- [What you will do]:
**1)** Rewrite the Antarctic camping account starting with "We had all been" and going on through "from the ship.", putting "sleeping mats" wherever "foam pads" appears.
**2)** Carry the Antarctic camping account forward from its final sentence.

- [Text passage]:
Antarctic Survival Night… a regular Canadian evening- NOT!

As we took the Zamboni (AKA Zodiacs) over to Ronge’ for our “overnight camping on the ice”- there were many different attitudes.  Some excited, some nervous- all looking forward to an experience.

We had all been briefed on what to do and what to expect.  We were given sleeping bags with special extra liners, foam pads, waterproof outer shells to protect from the wind and snow.  We got a 5 minute lesson on constructing them (mission accomplished) and then wrapped them up and put them in big fancy waterproof bags to carry over from the ship. 

Our group was on one of the later Zambonis and a lot of the other groups were well on their way digging trenches to set up our sleeping apparatuses in.  The trenches are dug to protect from the wind- makes sense- but sure look a lot like shallow graves.

Looking around- words are hard to find to describe the scene.  Like every spot we’ve stopped at, I feel like I need a giant Thesaurus as all the words I know have been used up.  Camping on another planet is what it seemed like- even if there is a picture- I’m sure it will never do justice to the setting around us.  As the ship pulled away (it sailed away for the night to take its lights and amenities)- we knew we were sequestered and that’s part of the fun.

It was interesting to see who was digging together and how big the groups that formed were.  There were some lone wolves- digging a single slot and showing independence.  There were “colonies” of people from the UK- still trying to hold onto the old British Empire.  The Yankee Doodles didn’t exactly build a White House- although the colour was accurate.  Both Indian Delegations had Taj Mahal type holes in the snow- save for the architectural brilliance, grand scale and beauty.

Mik and I joined Scott (US), Daniel (Portugal) and Charlotte (UK but living France) and we created Club Canada.  Since we were 40% Canadian- we were able to muscle in the name- the only protest was from Scott the Yank.  He could take a lesson from the Brits- don’t think your empire can last forever- particularly when there is winter camping involving Canadian Scouters!  By the way- Mik was a 5 star Cub back in the day (all 5 are stitched onto his jacket).

Anyhow- Club Canada had a GRAND wall and enough room for 5 and was in a great neighborhood.  We managed to get a lot right next door to our new and wonderful friends from the UAE.  This was their first time camping on snow and ice and they were very excited and enthusiastic.  We shared our shovel and we shared laughs as we got ready for a memorable night under the stars.

- [Records shown]:
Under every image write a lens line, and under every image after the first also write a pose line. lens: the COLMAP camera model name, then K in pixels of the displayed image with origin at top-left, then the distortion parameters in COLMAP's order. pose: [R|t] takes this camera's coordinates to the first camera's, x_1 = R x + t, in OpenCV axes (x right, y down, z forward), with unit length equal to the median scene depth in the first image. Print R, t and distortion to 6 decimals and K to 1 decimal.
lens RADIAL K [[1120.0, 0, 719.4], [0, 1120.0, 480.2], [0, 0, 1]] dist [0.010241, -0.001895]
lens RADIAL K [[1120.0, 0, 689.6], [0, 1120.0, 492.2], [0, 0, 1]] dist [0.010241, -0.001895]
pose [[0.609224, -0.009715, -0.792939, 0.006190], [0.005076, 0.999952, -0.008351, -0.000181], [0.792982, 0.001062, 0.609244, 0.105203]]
---
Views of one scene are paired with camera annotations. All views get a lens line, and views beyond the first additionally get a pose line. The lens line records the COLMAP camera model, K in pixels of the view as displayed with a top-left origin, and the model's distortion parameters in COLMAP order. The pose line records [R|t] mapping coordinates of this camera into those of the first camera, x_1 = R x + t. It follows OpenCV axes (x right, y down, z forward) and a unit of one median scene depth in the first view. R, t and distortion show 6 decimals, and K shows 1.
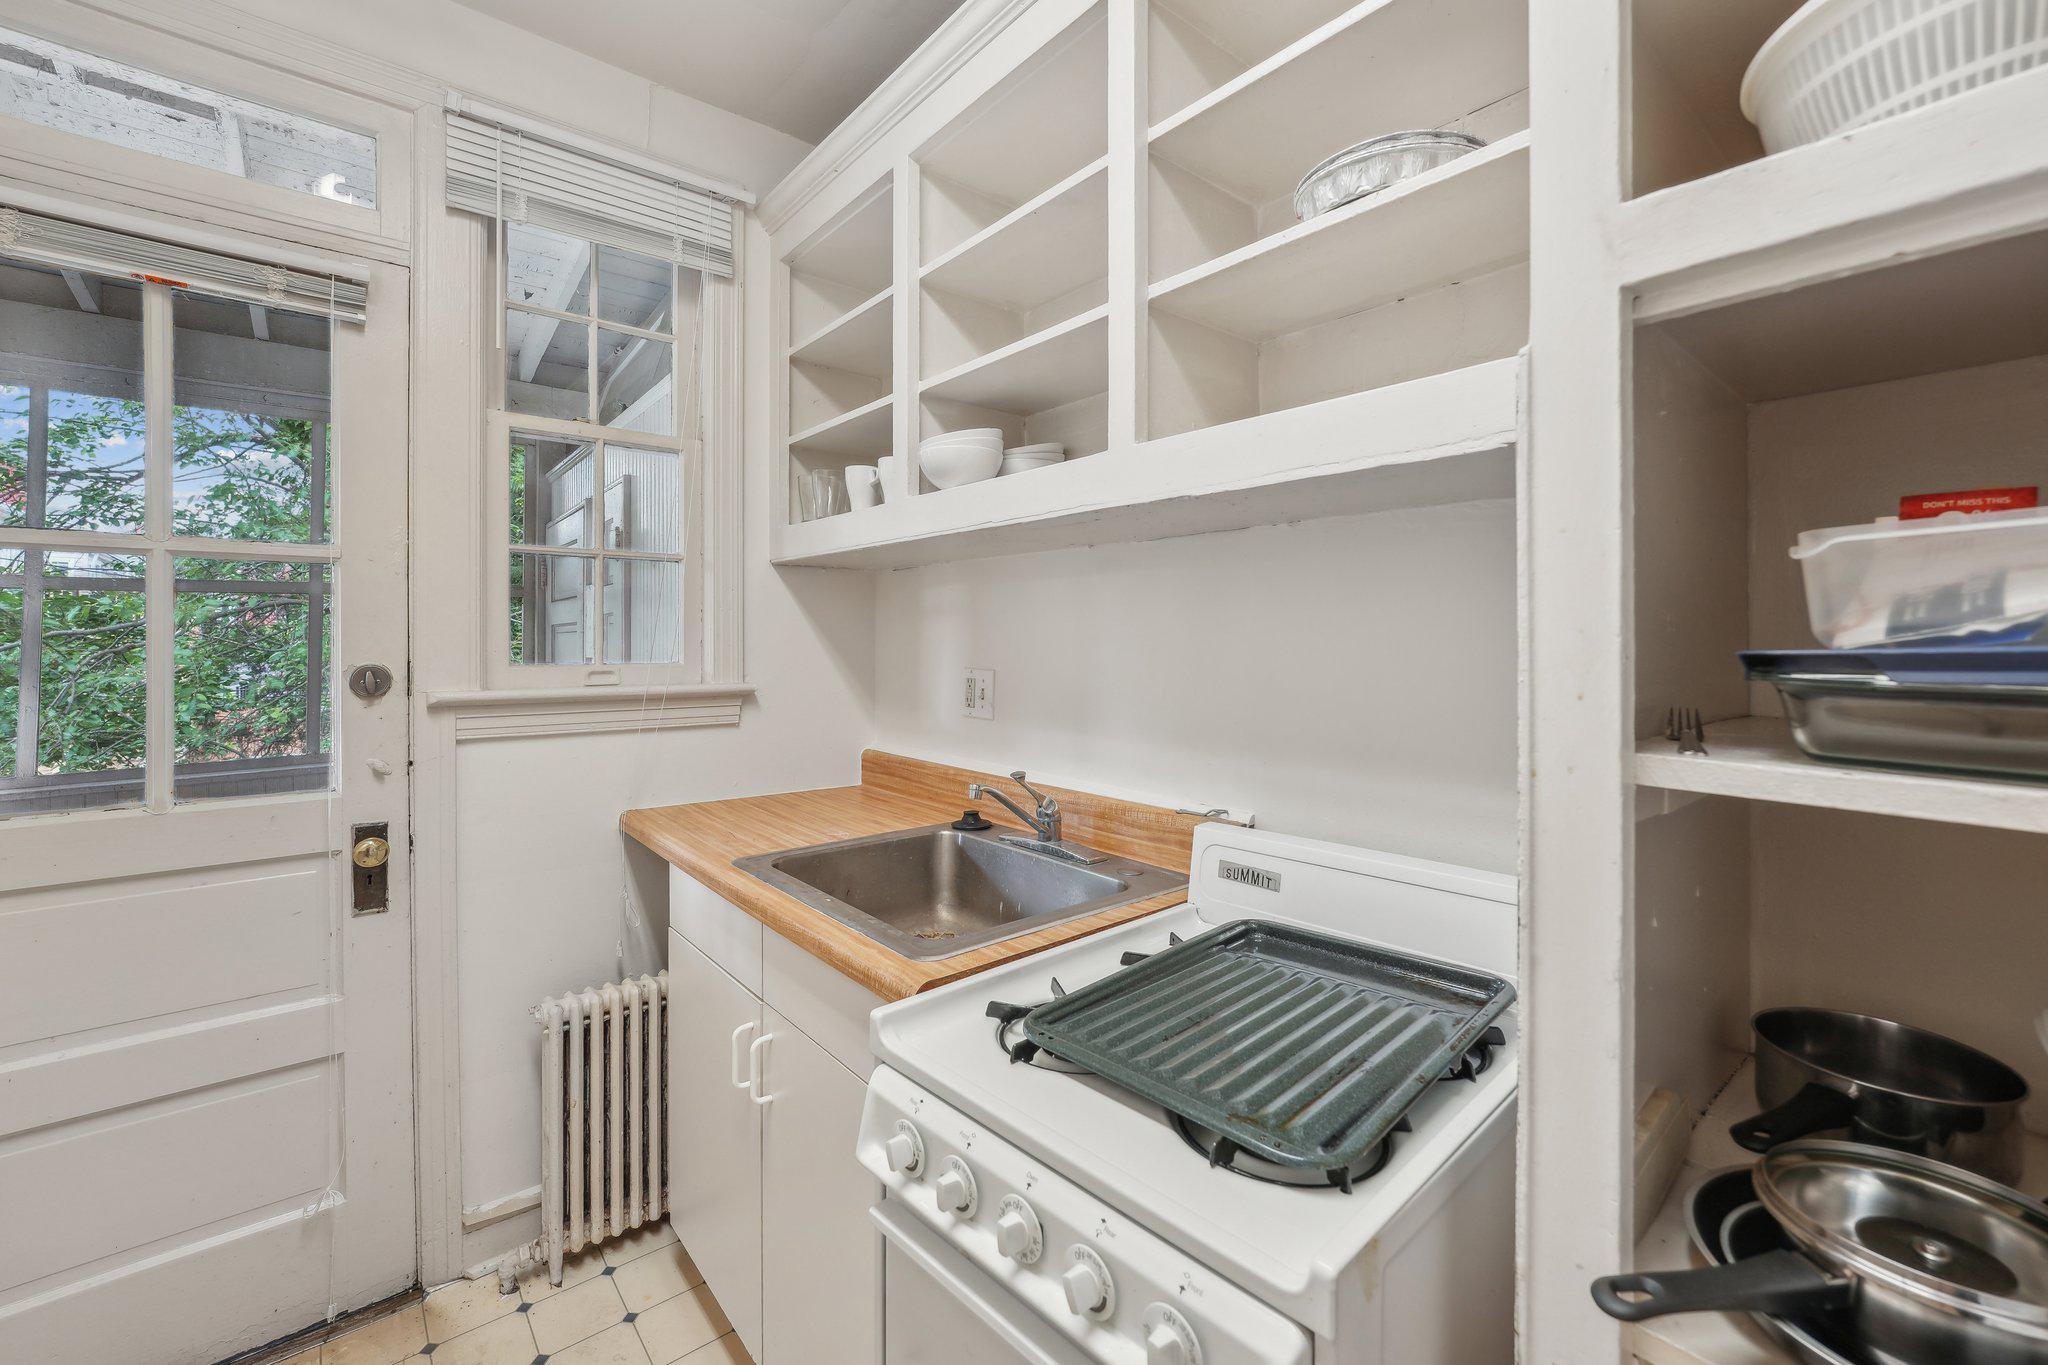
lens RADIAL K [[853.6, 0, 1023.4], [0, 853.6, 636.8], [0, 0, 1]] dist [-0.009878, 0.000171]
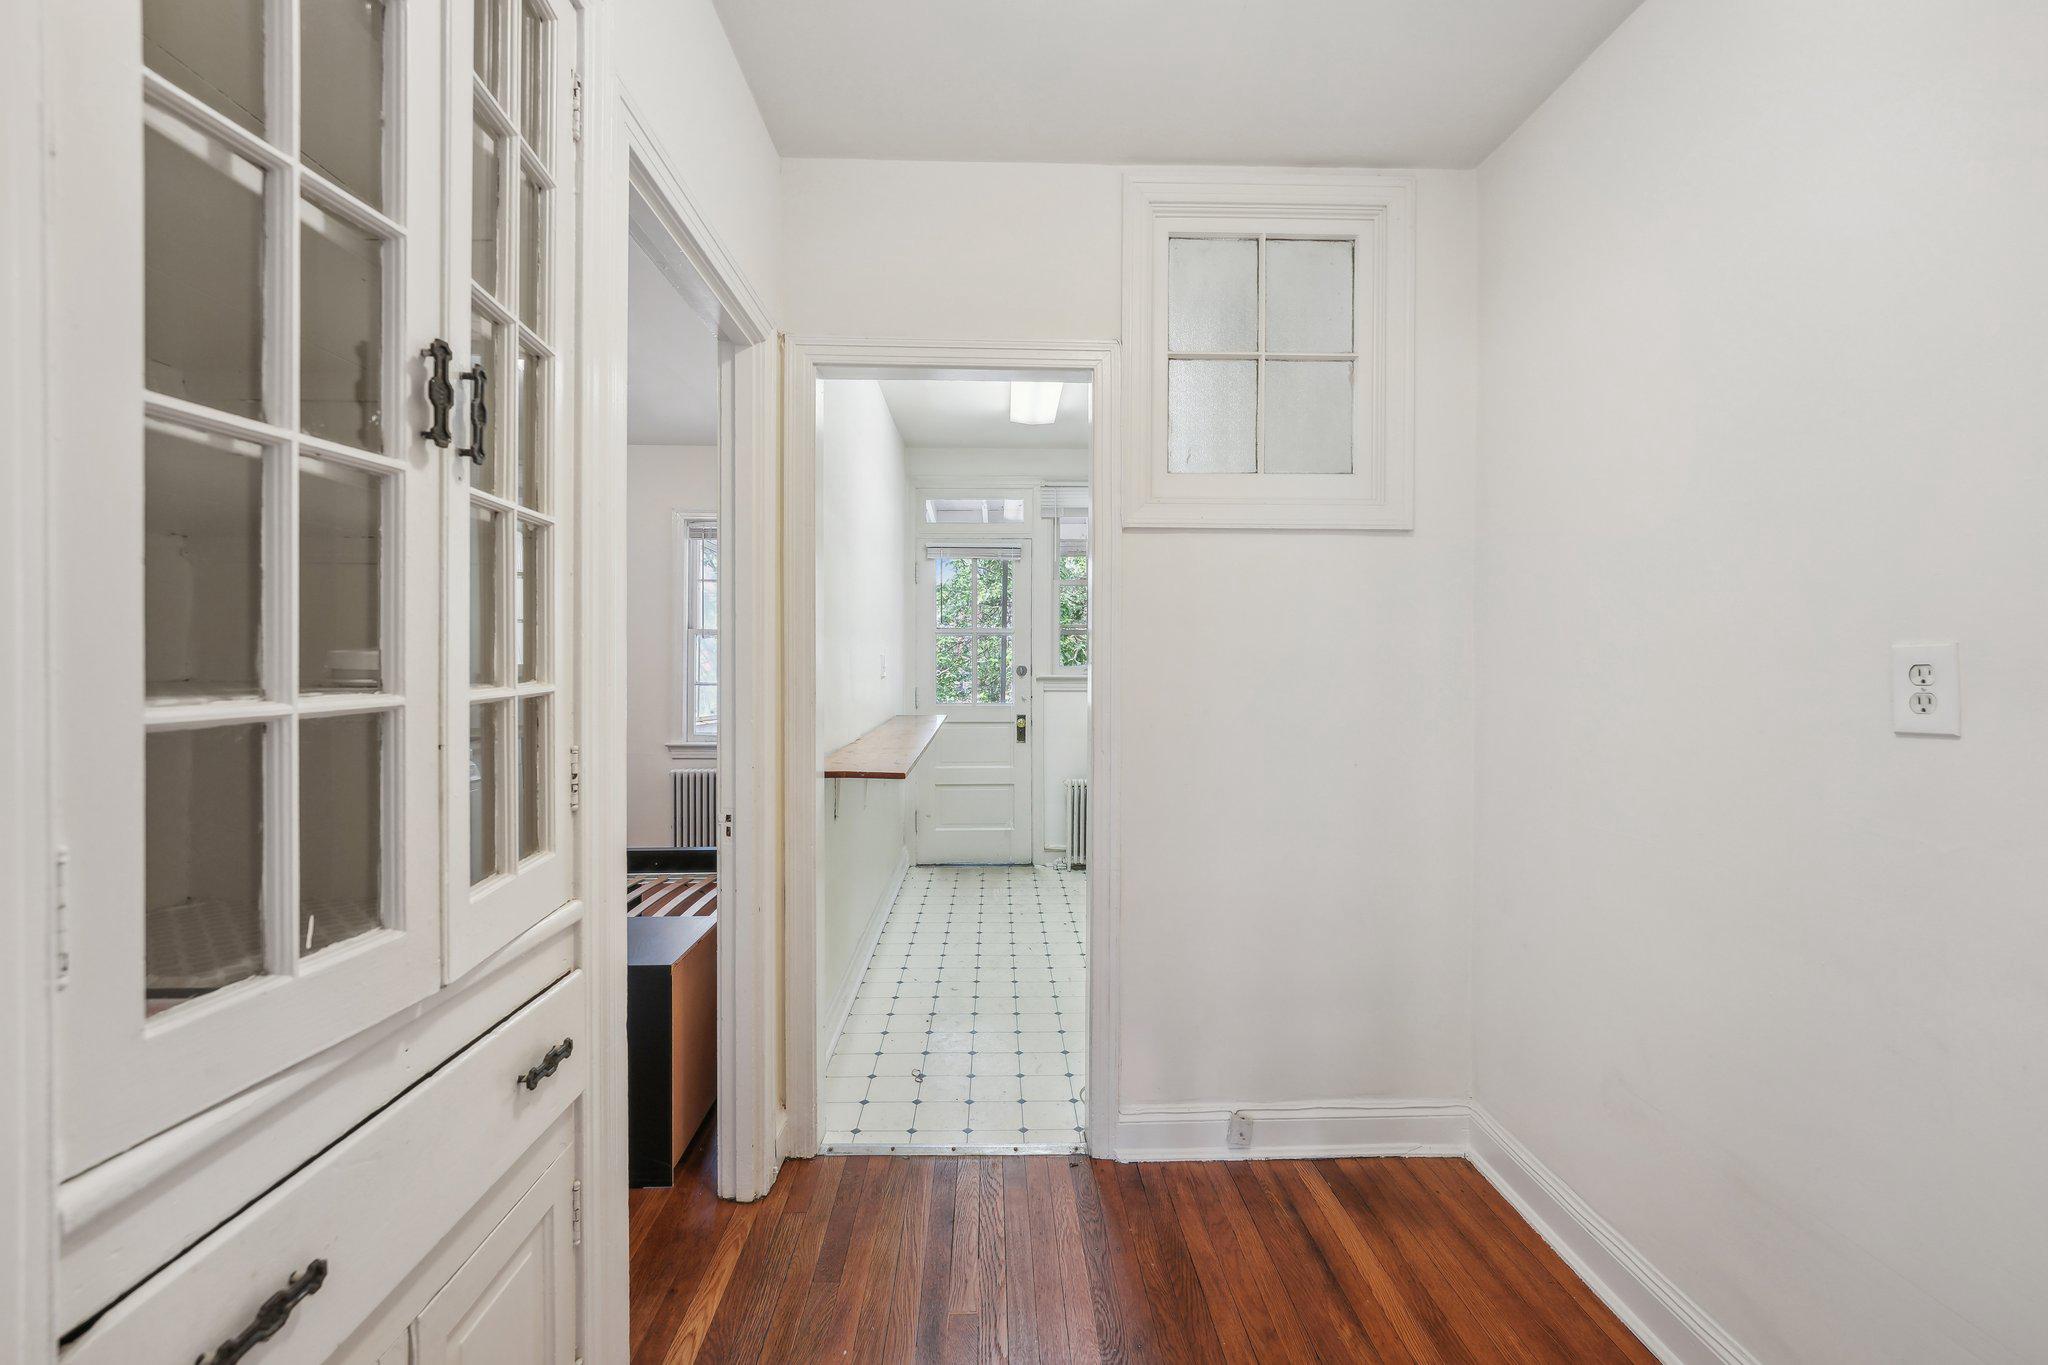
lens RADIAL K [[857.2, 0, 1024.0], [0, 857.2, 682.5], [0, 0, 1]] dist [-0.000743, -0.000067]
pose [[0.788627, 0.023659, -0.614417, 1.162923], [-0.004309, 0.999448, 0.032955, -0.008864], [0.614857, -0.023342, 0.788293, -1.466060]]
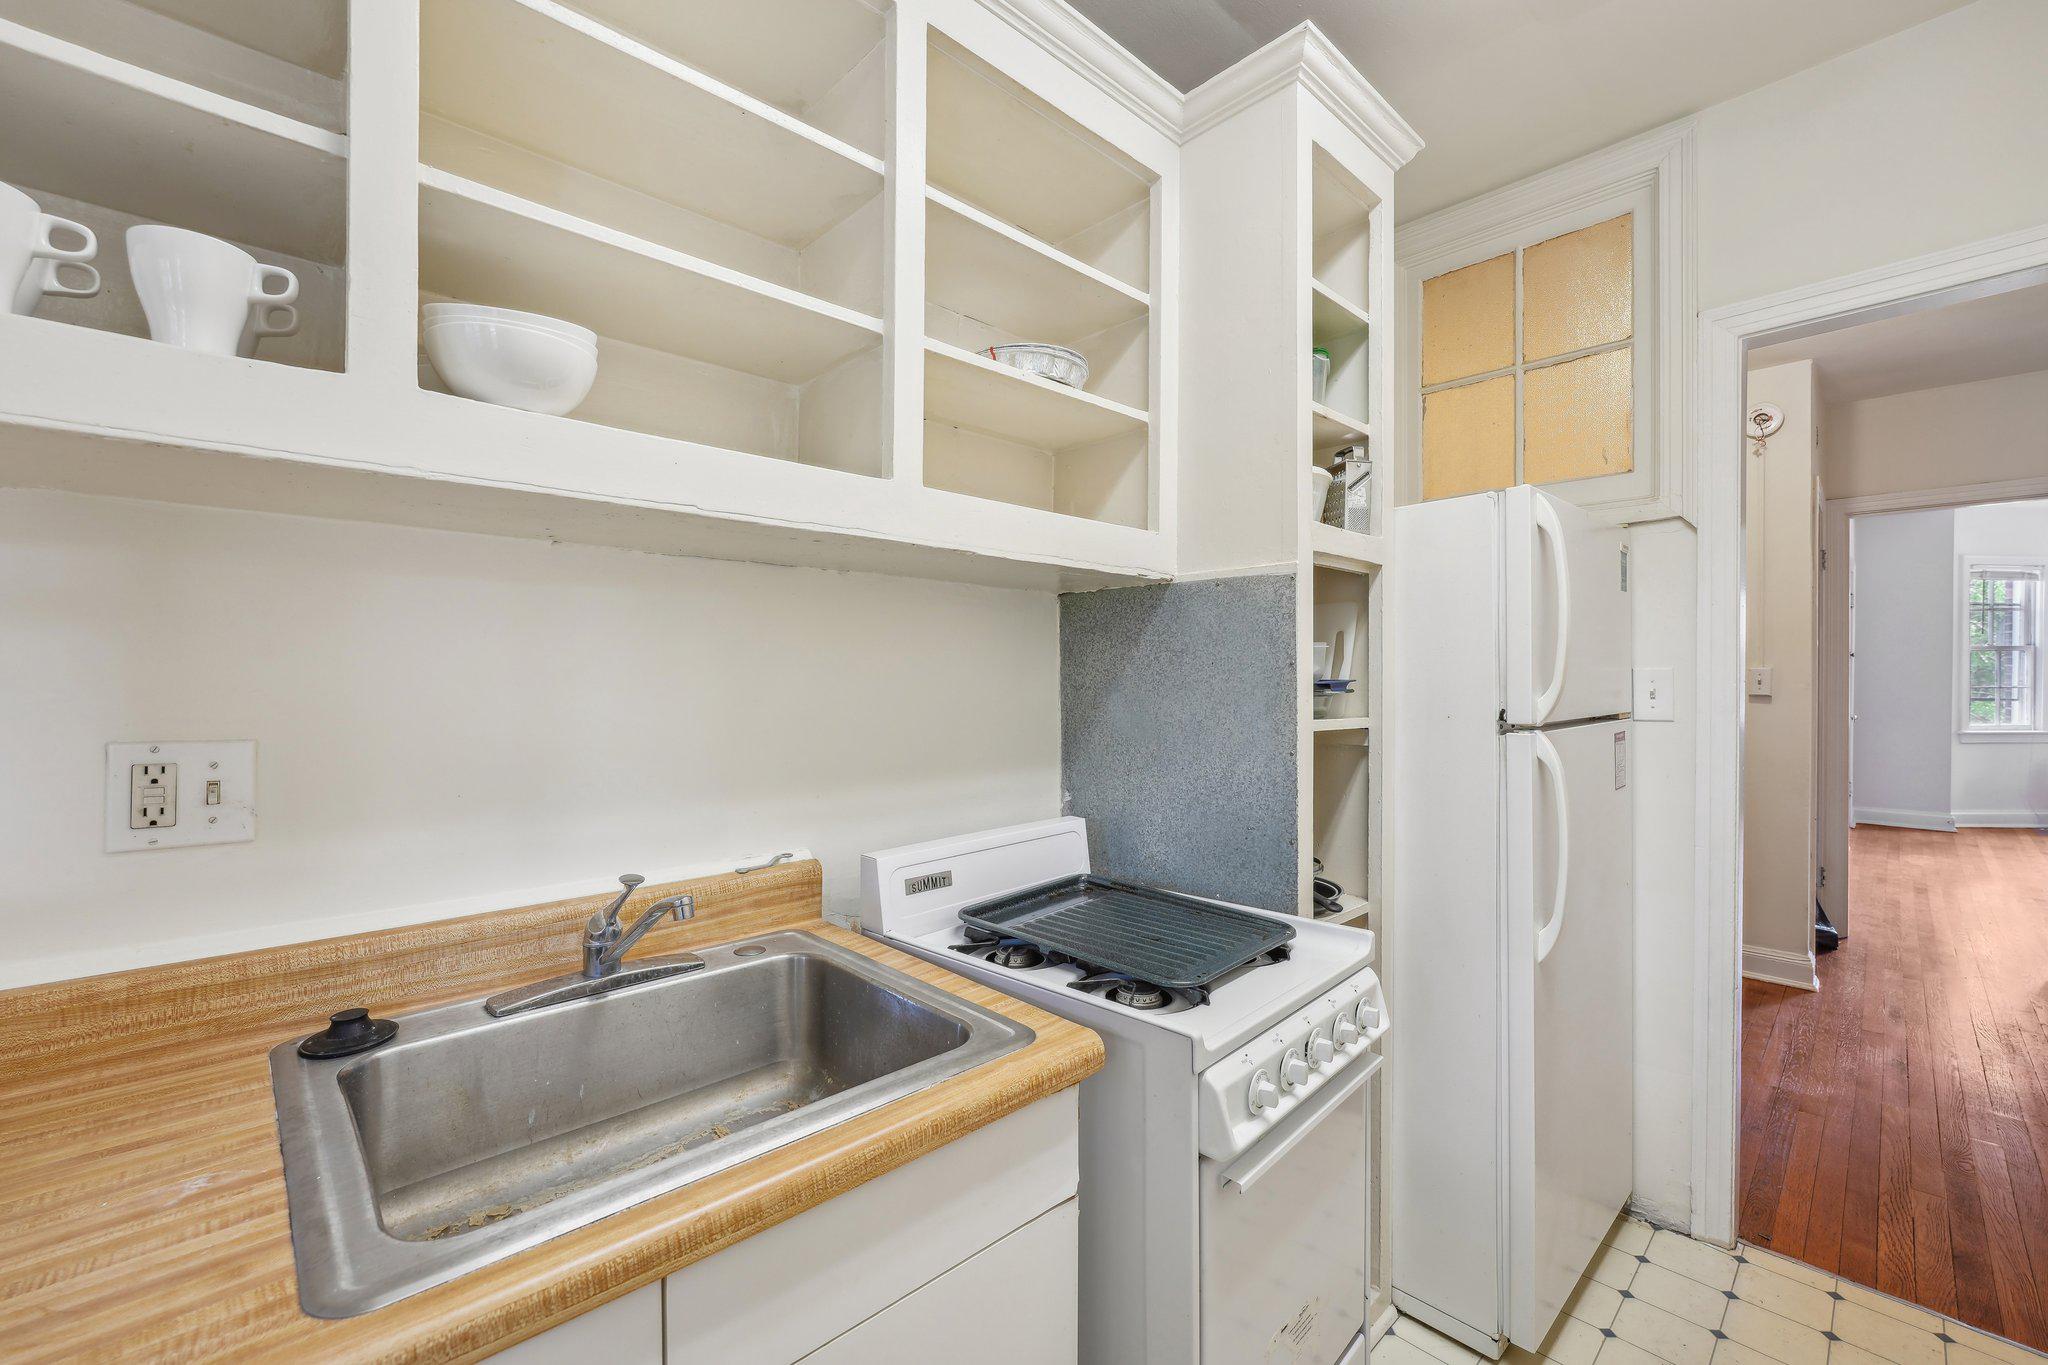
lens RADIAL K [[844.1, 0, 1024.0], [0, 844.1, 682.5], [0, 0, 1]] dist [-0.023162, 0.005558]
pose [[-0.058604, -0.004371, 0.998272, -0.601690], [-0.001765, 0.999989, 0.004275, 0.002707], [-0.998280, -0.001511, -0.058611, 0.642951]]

- [Per-task answers]:
**1)**
We had all been briefed on what to do and what to expect.  We were given sleeping bags with special extra liners, sleeping mats, waterproof outer shells to protect from the wind and snow.  We got a 5 minute lesson on constructing them (mission accomplished) and then wrapped them up and put them in big fancy waterproof bags to carry over from the ship.

**2)**
Once the new homes were prepared- we were entertained by Jason and the 2041 Dancers who regaled us with a dance to demonstrate how to get into the sleeping bags the best way- and to be prepared to get back into our LAYERS, LAYERS, LAYERS in the morning.  We also got some “training” on the “facilities”- having a weak bladder myself, I took careful consideration on all the data points.

Off to bed!- not necessarily to sleep though.  Some stars peaking through- even the Southern Cross making an appearance- and plenty of chatter in many languages from all sides.

We nestled in and all seemed well- (and for me it was actually all good).  But I found out in the morning that many weren’t too happy as the snow started to fall.  Remembering my scout training I “cocooned” pretty quickly and had my head totally covered.  One of the times I woke up I looked around and noticed a lot of faces still exposed.  A couple of hours later I woke up and looked around again and every face was buried in a sleeping apparatus- the cocooning was pretty easy to figure out for all the rookies.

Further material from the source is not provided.